So I have a python script that produces a vector of float values. I wish to save this vector of values and then open it in Julia.
Is there some serialization (for float vectors) which is both julia and python compatible, so that I could do:
my_vector = [1.0, 2.0, 3.0]
my_vector = someserializer_deserialize("my_file.pjls")
Yes, at least the Arrow format, JSON and HDF5. JLD the Julia serialization is based on HDF5, but I’m not sure if makes HDF5 ideal. JSON is very common (and Amazon Ion superset of it seems nice), but text only, thus slower.
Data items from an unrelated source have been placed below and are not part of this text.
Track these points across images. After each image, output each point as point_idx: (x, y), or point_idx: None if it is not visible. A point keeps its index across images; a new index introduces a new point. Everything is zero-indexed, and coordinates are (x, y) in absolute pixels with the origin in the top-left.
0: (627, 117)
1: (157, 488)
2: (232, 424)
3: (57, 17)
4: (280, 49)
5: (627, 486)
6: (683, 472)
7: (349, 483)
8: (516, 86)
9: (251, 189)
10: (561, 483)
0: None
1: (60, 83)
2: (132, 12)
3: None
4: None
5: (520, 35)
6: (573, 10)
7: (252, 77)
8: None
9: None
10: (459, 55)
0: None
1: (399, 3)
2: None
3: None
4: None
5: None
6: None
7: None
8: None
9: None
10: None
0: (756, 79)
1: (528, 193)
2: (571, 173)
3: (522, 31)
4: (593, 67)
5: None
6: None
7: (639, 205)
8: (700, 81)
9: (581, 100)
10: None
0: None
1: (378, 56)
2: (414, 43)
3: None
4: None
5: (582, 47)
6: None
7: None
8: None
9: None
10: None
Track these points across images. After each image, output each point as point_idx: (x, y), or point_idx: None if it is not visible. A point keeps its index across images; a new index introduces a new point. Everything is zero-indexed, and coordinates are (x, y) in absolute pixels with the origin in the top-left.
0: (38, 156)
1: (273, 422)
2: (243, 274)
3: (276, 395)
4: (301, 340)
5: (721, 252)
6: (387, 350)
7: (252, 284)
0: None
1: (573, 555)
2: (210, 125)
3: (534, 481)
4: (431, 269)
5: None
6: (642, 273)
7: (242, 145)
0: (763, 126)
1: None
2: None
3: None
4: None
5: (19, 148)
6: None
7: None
Ion is binary (or text), but hasn’t been implemented as far as I know.
Is there a better alternative than Arrow? It has excellent Julia support.
Using JSON seems to work, thanks a lot
Yes, JSON is enough for vector of values, i.e. arrays from Python which are only 1D.
If you need 2D (or more dims) arrays, i.e. a matrix (or a tensor) then native Python doesn’t support that so possibly you’re not looking for that.
What you then do in Python (and e.g. Java) to emulate that is use jagged arrays, i.e. arrays of arrays. You can probably serialize that (but that’s not the best format for matrices, and I’ve not looked into deserializing that in Julia). What you would likely do is rather use Python’s NumPy and serialize:
I didn’t look into if you usefully can deserialize that either. HDF5 was made for matrices/science, and Arrow support too, and if you need them sparse, at least Arrow has that, and JSON might be a headache.
If you simply want to get data across, I would suggest calling from Python to Julia (or vice versa) and simply sending data over. You can do that with PythonCall.jl (both directions), or pyjulia/PyCall.jl (which support NumPy, if I recall the newer PythonCall does to).